Eukaryotic group II Chaperonin TRiC or CCT is a 0.95 megadalton protein complex that is essential for the correct and efficient folding of cytosolic polypeptides. The closed form is a 16 nm sphere made of two hemi-spherical rings of 8 subunits (~550 residues/subunit) that rotate to open a central folding chamber. In eukaryotes, 8 different genes encode the subunits of this ATP-powered nanomachine. The high sequence identity of subunits made the 40,320 (=8 factorial) possible arrangements indistinguishable in previous cryo-electron microscopy and crystallographic analysis.
First we use cross-linking, mass spectrometry and combinatorial homology modeling. We react bovine TRiC under native conditions with a lysine-specific cross-linker, follow up with trypsin digestion, and use mass spectrometry to identify 63 cross-linked pairs providing distance restraints. Independently of the cross-link set, we construct all 40,320 homology models of the TRiC particle. When we compared each model with the cross-link set, we discovered that one model is significantly more compatible than any other model. Bootstrapping analysis confirms that this model is 10 times more likely to result from this cross-link set than the next best-fitting model.

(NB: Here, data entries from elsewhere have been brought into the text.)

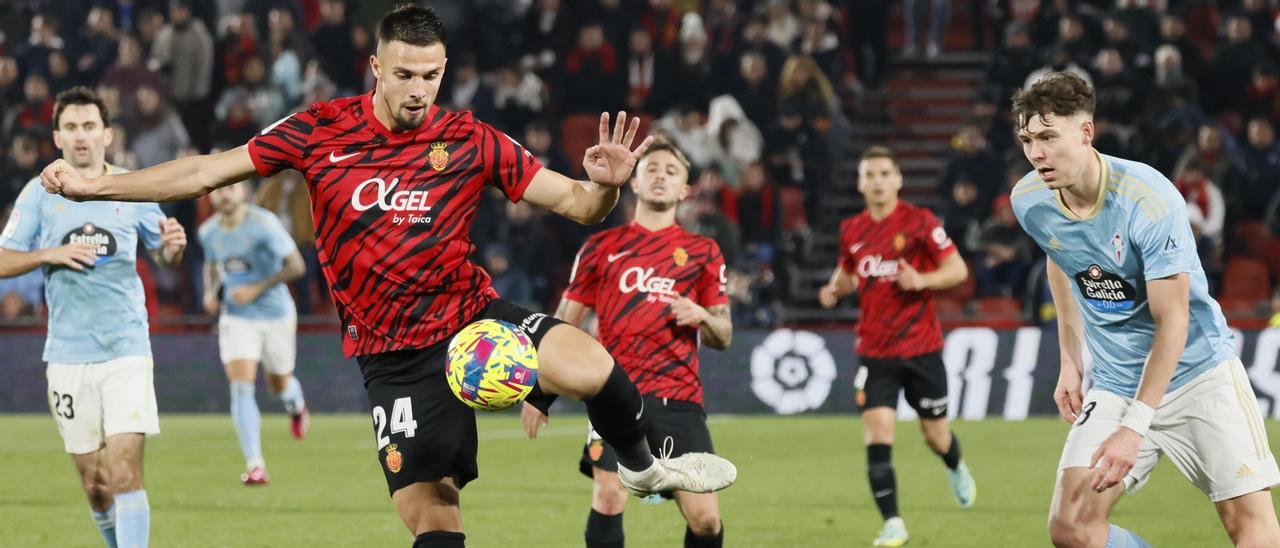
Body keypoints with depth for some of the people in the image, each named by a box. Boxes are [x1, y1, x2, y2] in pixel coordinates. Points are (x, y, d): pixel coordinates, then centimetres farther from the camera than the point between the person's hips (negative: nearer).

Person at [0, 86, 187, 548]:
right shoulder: (40, 193, 3)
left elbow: (163, 255, 15)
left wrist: (174, 246, -8)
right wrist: (50, 254, -14)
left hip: (126, 349, -1)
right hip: (68, 353, 1)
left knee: (123, 472, -15)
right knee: (94, 485, 5)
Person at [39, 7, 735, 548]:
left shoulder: (470, 143, -3)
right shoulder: (322, 131, -3)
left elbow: (571, 202, -4)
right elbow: (207, 172, 2)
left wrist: (603, 185, -27)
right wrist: (91, 185, 0)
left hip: (471, 316, 0)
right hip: (393, 356, 0)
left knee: (591, 368, -28)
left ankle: (641, 465, 4)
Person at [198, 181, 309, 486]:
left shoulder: (263, 223, -17)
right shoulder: (208, 232, -1)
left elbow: (296, 266, -16)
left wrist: (257, 288, -22)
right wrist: (211, 292, 1)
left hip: (276, 315, -2)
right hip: (236, 319, 2)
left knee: (279, 384, 14)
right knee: (240, 387, -15)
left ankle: (296, 405, 55)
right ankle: (255, 466, -17)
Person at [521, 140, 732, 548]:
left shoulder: (703, 252, 14)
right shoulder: (602, 247, 13)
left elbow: (723, 337, 14)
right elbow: (564, 324, 16)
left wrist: (702, 317, -9)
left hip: (678, 398, 1)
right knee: (609, 495, -18)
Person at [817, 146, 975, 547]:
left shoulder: (920, 222, -8)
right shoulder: (852, 231, 5)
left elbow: (957, 269, -7)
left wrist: (922, 280, -25)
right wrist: (835, 289, 1)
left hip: (921, 348, -2)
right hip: (875, 352, 2)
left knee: (935, 434, 10)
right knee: (877, 433, -13)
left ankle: (956, 469, 47)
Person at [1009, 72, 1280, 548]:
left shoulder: (1149, 200, -25)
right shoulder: (1030, 202, -7)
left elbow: (1172, 321, -24)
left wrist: (1134, 427, -28)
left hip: (1197, 369, -5)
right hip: (1115, 383, 5)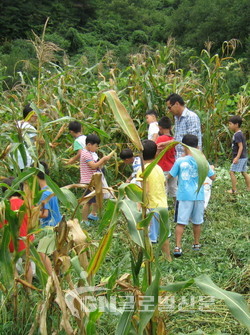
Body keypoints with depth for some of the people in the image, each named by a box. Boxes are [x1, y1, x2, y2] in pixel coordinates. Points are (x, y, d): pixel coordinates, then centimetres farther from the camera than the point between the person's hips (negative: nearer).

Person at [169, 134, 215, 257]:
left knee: (181, 222, 1)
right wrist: (211, 168, 22)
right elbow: (213, 177, 1)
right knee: (197, 222, 17)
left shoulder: (180, 161, -9)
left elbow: (170, 176, 1)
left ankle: (178, 247, -7)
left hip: (184, 196, -2)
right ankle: (196, 244, 30)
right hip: (198, 196, 2)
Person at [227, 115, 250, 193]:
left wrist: (237, 157, -28)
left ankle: (234, 190, 0)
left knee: (232, 172, -4)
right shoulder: (240, 133, 11)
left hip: (240, 157, -10)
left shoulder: (237, 135, -18)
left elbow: (241, 147, -22)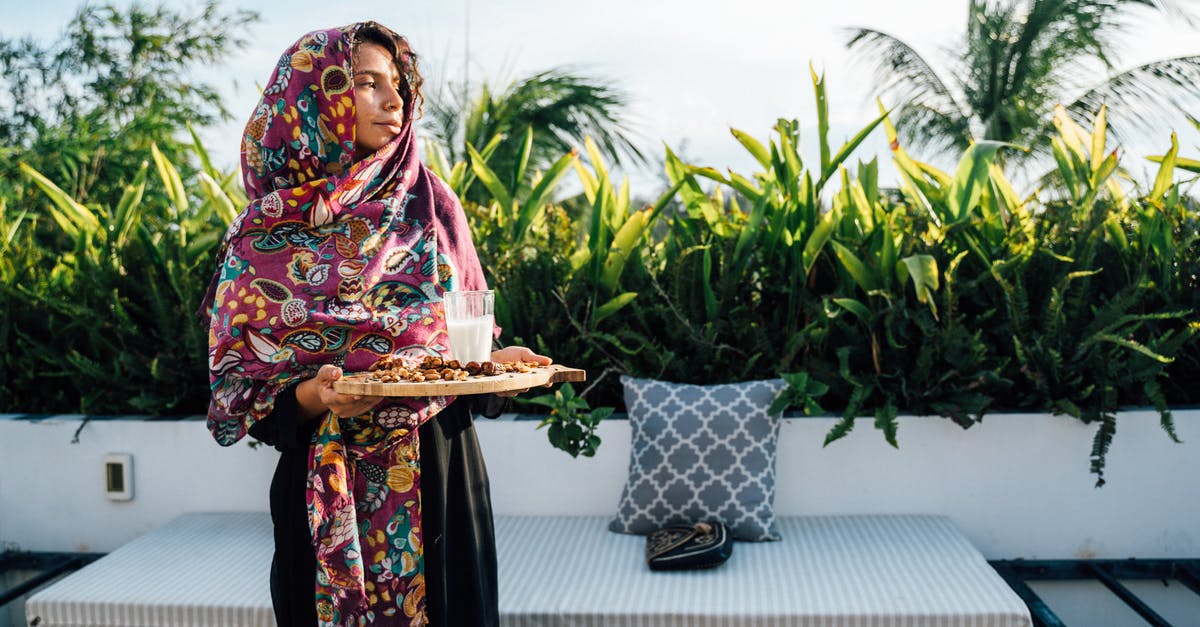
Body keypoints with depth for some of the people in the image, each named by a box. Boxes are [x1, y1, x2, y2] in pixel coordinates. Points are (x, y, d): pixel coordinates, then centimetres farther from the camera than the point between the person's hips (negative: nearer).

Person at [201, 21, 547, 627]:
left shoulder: (430, 204, 3)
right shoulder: (265, 235, -4)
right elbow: (238, 383, -3)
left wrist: (497, 360, -11)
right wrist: (310, 397, -22)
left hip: (438, 471, 2)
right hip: (326, 486, -2)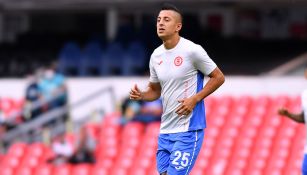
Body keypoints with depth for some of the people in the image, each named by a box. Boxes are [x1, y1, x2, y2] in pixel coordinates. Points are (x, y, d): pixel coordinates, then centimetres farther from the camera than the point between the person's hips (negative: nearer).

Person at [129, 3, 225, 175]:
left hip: (188, 130, -7)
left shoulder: (192, 50, -11)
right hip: (165, 130, 7)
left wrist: (195, 99, -13)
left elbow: (218, 77, -3)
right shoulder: (156, 56, 9)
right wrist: (141, 95, -1)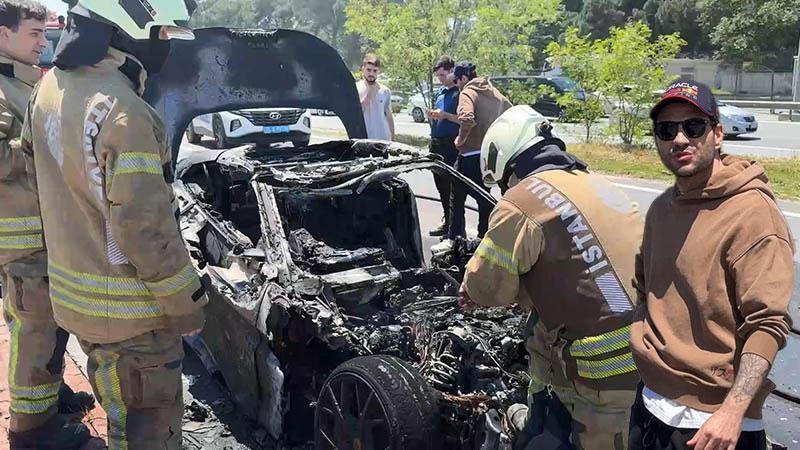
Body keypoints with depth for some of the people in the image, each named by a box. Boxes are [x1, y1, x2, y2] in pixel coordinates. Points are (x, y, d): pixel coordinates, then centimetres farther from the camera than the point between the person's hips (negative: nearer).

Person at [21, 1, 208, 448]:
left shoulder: (52, 86, 2)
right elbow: (145, 229, -25)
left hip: (73, 290, 9)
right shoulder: (123, 113, -27)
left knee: (120, 409, 27)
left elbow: (31, 150, 19)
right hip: (128, 310, -9)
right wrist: (186, 302, -13)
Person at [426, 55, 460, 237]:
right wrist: (432, 116, 4)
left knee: (451, 186, -6)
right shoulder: (440, 92, 17)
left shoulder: (460, 92, -9)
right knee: (440, 184, 14)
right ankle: (448, 221, 25)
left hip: (451, 145, -9)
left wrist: (445, 115, -19)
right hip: (436, 143, 9)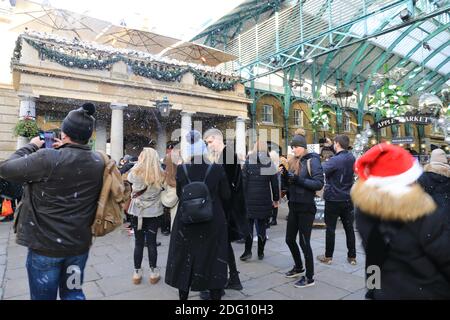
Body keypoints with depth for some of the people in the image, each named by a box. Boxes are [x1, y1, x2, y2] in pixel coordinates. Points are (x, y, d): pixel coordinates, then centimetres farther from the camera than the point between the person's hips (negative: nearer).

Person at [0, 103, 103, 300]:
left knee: (44, 296, 16)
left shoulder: (48, 158, -22)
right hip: (80, 244, 4)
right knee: (73, 293, 21)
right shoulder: (99, 162, -6)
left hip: (46, 245, -4)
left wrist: (31, 147, 2)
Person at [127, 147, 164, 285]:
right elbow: (162, 189, -2)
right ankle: (153, 273, 20)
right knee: (152, 243, 9)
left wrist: (138, 163, 10)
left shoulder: (136, 173, -14)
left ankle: (137, 273, 23)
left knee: (138, 243, 12)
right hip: (154, 212, 0)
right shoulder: (160, 174, -12)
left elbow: (129, 178, 7)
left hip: (137, 212, 0)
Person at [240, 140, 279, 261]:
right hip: (265, 200, 2)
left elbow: (244, 181, -6)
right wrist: (276, 199, 15)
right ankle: (260, 253, 18)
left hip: (250, 199, -2)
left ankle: (247, 251, 4)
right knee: (262, 226, 10)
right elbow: (275, 183, 6)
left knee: (248, 225, 8)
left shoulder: (248, 162, -4)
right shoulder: (270, 163, 2)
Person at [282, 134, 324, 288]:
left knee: (304, 242, 0)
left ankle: (310, 277, 18)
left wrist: (298, 179, -26)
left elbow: (319, 183, -18)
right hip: (294, 206, 7)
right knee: (290, 239, 16)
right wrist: (285, 174, -7)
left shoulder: (312, 161, -10)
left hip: (306, 207, -7)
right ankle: (299, 267, 38)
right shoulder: (293, 161, 9)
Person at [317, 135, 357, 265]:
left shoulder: (335, 160, -19)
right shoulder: (351, 158, 4)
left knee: (330, 228, 5)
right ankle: (352, 256, 20)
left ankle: (328, 257, 14)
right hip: (348, 199, 6)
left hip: (333, 199, -6)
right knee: (349, 228, 12)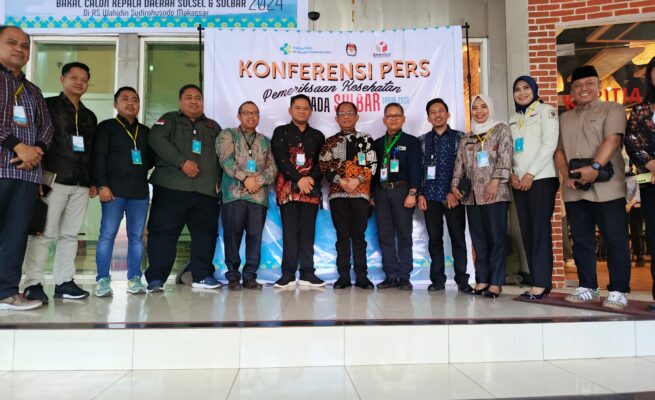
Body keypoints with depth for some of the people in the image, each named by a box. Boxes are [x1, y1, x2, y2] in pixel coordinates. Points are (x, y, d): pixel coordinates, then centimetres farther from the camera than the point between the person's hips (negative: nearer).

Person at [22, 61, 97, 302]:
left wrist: (93, 181, 15)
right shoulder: (48, 106, 5)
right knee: (45, 233, -7)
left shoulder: (89, 116, 22)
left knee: (70, 234, 5)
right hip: (54, 179, -5)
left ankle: (64, 282, 10)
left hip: (81, 184, 5)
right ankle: (33, 283, -1)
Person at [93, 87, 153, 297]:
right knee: (107, 234, -5)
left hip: (140, 190, 4)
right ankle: (103, 280, 1)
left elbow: (151, 158, 21)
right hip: (114, 189, -4)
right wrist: (102, 185, -11)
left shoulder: (145, 131, 19)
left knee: (136, 236, 3)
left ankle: (134, 279, 9)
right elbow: (99, 157, -2)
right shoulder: (106, 127, 6)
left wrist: (142, 167, 0)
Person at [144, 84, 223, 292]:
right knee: (163, 232, -3)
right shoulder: (170, 119, 11)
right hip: (171, 188, -3)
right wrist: (182, 162, -17)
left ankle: (202, 276, 14)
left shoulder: (213, 126, 23)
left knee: (206, 233, 3)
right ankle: (156, 278, 5)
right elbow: (156, 139, -8)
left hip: (207, 191, 4)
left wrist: (220, 180, 10)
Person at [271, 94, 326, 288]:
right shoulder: (281, 132, 9)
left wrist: (312, 178, -10)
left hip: (311, 188, 2)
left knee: (308, 232, 2)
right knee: (290, 232, -2)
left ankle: (307, 274, 7)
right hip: (288, 188, -2)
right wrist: (299, 179, -13)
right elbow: (280, 158, -4)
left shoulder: (317, 135, 17)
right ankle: (288, 274, 2)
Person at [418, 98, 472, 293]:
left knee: (458, 237, 1)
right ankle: (437, 279, 12)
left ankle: (462, 280, 8)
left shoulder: (460, 137, 6)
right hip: (430, 197, 2)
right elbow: (418, 169, 9)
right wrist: (420, 194, 1)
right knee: (434, 238, 4)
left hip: (453, 196, -2)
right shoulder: (422, 141, 11)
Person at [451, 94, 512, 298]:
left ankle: (496, 282, 0)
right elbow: (459, 163, 16)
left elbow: (505, 157, -6)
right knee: (478, 238, 6)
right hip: (472, 194, 5)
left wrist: (495, 180, -17)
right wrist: (455, 184, 4)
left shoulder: (501, 129, 5)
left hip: (495, 192, -5)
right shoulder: (466, 138, 18)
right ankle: (482, 279, 12)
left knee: (496, 237, -4)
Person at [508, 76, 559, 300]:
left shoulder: (546, 111, 4)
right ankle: (539, 282, 6)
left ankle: (541, 284, -10)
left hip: (541, 178, -6)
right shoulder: (513, 119, 21)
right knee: (526, 231, 2)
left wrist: (530, 174, -13)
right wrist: (512, 175, -2)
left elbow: (549, 144, -8)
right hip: (518, 182, 6)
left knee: (540, 229, -10)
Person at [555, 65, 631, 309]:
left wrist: (594, 167, -24)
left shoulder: (612, 109, 4)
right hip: (574, 189, 5)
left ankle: (618, 292, 3)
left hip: (606, 187, -5)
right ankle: (587, 288, 17)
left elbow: (612, 140, -11)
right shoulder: (565, 118, 20)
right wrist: (566, 175, -2)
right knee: (581, 241, 8)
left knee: (615, 240, -3)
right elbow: (559, 150, 15)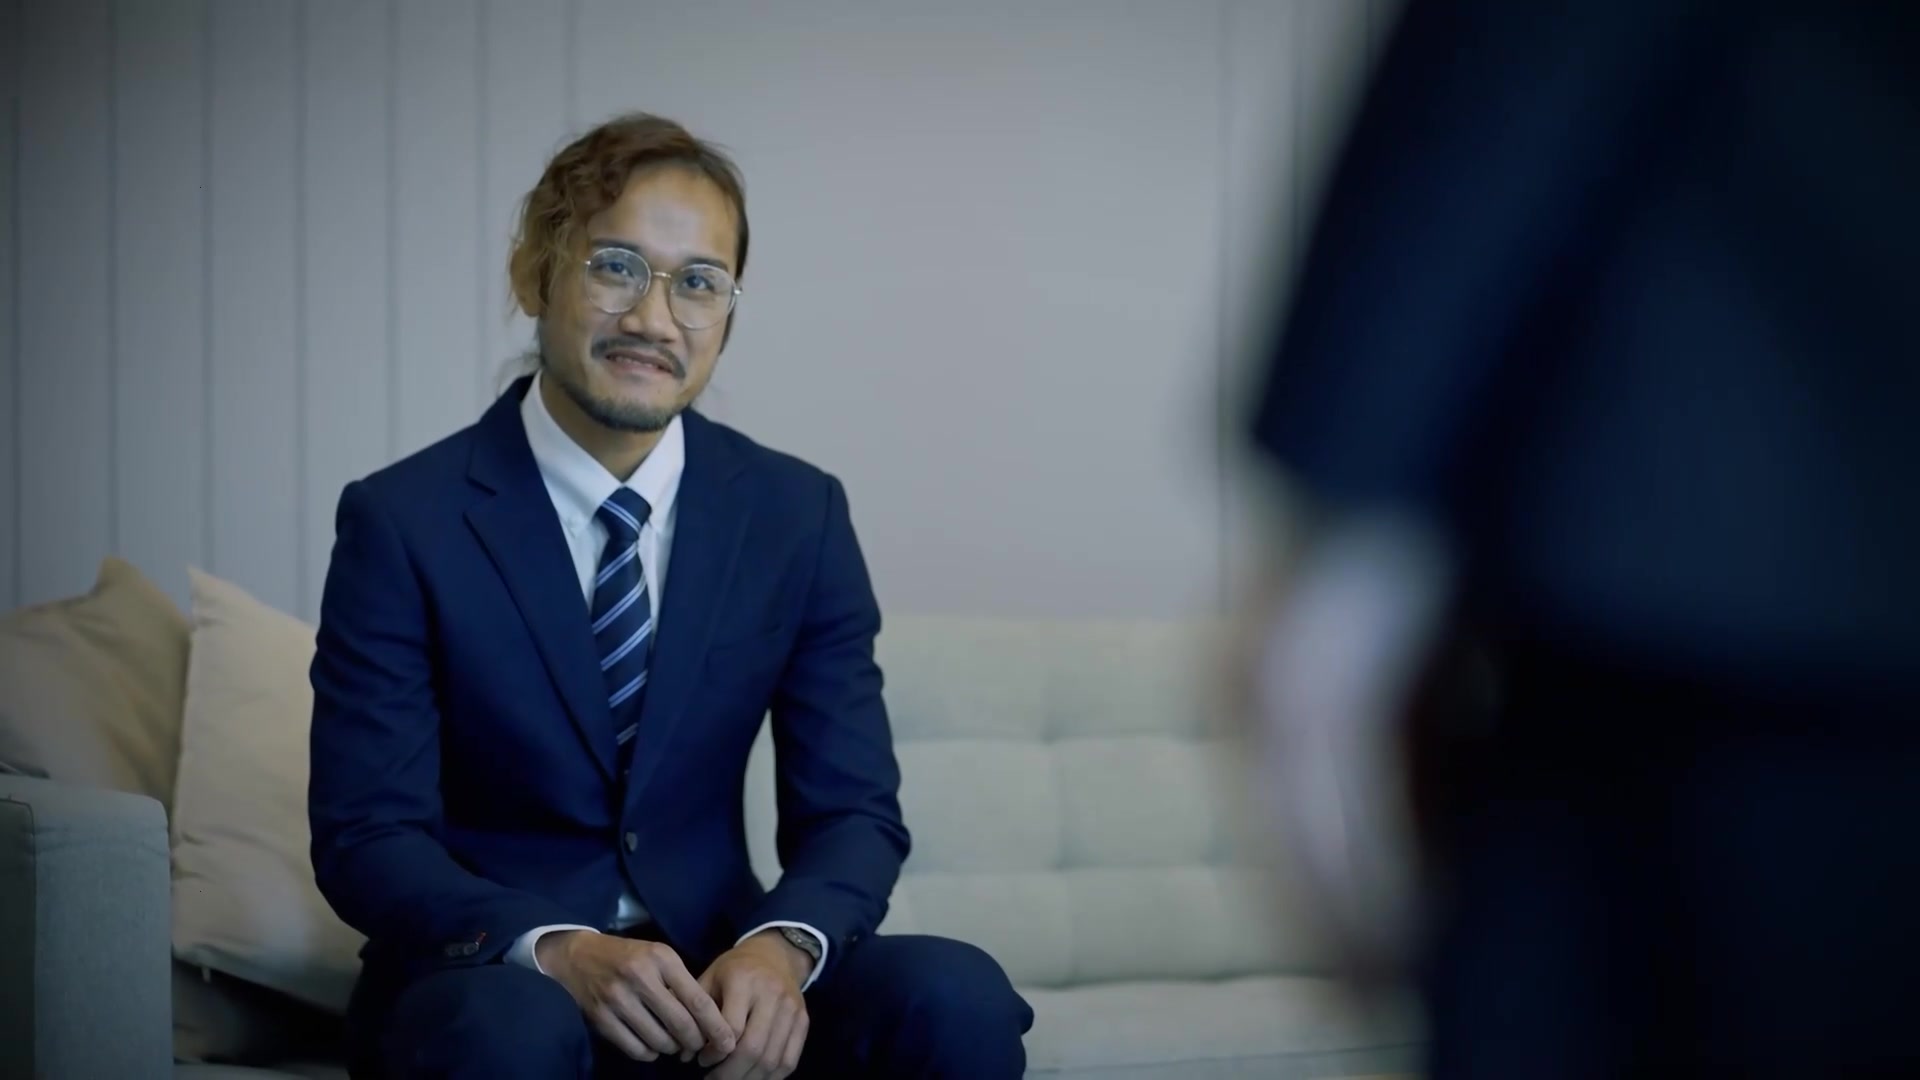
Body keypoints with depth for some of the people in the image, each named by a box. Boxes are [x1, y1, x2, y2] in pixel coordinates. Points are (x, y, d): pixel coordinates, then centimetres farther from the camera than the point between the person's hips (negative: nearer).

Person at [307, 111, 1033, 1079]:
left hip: (715, 979, 3)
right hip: (488, 976, -3)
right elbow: (365, 837, -10)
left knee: (955, 998, -25)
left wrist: (782, 947, -22)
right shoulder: (404, 523, -7)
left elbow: (852, 812, 1)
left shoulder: (799, 516, 1)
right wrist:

Second, we re-examine the 3.8 Å resolution X-ray data of yeast TRiC. Our method of R-Value Exploration (RVX) exhaustively tests all 2,580,460 possible models. This unbiased analysis singles out with overwhelming significance one model, which is fully consistent with our previous biochemical data and refines to a much lower Rfree value than reported previously with the same X-ray data. With four-fold averaging, our structure reveals remarkably resolved details of the unique conformation of each subunit, and suggests a mechanism for the initiation of transition to the open state. More generally, we expect RVX to resolve ambiguity in low-resolution crystallographic studies.